### DATA FOR ANALYSIS
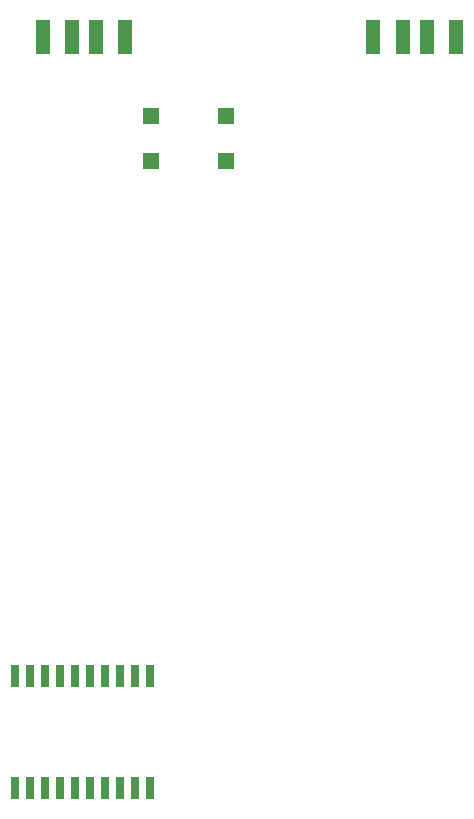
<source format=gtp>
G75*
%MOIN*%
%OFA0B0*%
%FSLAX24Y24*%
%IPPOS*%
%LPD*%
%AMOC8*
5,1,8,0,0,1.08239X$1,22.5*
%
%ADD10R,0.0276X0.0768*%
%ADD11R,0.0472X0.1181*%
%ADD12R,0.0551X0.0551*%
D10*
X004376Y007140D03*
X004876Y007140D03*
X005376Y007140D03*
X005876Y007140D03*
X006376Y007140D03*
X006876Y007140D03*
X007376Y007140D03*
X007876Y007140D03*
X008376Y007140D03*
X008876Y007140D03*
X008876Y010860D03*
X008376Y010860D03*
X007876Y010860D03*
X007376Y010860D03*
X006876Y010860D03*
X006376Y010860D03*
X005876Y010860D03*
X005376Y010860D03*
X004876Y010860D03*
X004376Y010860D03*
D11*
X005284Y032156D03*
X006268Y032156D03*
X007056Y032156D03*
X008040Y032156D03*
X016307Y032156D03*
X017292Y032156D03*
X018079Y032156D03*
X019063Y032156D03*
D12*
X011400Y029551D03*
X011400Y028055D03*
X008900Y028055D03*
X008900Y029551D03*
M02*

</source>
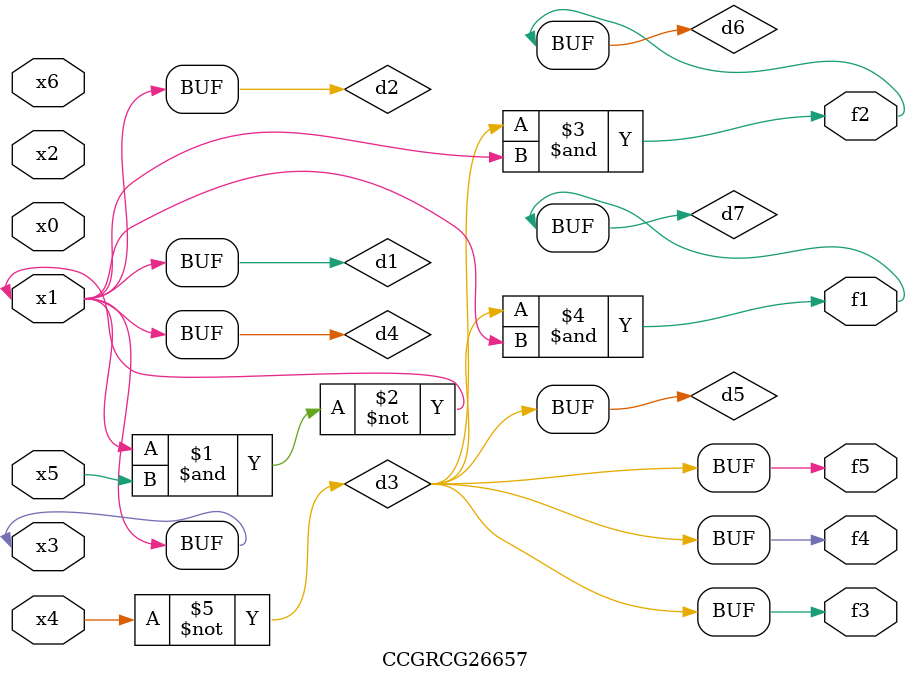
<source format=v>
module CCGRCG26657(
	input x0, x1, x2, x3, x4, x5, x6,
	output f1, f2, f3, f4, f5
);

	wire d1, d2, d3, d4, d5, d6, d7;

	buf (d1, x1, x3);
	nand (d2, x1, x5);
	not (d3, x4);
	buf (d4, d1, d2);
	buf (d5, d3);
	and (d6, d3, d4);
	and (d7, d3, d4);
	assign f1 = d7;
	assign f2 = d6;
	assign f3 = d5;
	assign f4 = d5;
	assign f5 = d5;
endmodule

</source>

--

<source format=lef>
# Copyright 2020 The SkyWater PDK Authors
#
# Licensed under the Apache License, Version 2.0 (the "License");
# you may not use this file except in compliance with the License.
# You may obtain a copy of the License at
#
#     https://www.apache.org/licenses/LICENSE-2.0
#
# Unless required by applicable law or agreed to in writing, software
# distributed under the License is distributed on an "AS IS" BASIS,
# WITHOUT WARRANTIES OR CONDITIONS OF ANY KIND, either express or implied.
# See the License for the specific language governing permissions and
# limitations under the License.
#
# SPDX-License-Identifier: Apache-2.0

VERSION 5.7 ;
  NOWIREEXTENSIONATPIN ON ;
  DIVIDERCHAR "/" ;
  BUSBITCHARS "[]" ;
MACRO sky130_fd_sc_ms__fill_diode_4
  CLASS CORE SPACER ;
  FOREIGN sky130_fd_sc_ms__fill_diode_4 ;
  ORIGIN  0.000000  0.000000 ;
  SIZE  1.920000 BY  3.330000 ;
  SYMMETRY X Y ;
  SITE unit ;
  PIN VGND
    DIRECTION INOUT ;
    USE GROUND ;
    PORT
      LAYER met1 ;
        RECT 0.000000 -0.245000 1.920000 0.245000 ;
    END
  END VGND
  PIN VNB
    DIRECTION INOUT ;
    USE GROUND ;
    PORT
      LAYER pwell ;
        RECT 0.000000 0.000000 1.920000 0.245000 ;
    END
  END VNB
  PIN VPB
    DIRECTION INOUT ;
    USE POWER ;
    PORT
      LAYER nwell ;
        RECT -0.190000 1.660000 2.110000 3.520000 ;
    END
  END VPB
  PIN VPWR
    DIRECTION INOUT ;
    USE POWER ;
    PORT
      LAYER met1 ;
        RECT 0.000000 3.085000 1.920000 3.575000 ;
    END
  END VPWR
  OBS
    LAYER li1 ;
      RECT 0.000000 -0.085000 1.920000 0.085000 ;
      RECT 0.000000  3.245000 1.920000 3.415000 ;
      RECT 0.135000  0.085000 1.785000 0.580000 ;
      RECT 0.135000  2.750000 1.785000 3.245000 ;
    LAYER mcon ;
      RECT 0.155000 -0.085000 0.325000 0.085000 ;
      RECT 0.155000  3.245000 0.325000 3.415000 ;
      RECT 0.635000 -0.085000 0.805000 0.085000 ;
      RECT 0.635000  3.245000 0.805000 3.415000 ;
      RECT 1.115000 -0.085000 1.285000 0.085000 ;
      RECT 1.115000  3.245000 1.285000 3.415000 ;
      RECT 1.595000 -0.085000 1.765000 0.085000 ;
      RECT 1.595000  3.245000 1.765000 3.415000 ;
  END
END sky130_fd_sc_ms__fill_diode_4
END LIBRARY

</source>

### YOUR OBJECTIVE
Find the word "LAYER" in the entries, then copy out every line that has it.

### COMPLETED TASK
      LAYER met1 ;
      LAYER pwell ;
      LAYER nwell ;
      LAYER met1 ;
    LAYER li1 ;
    LAYER mcon ;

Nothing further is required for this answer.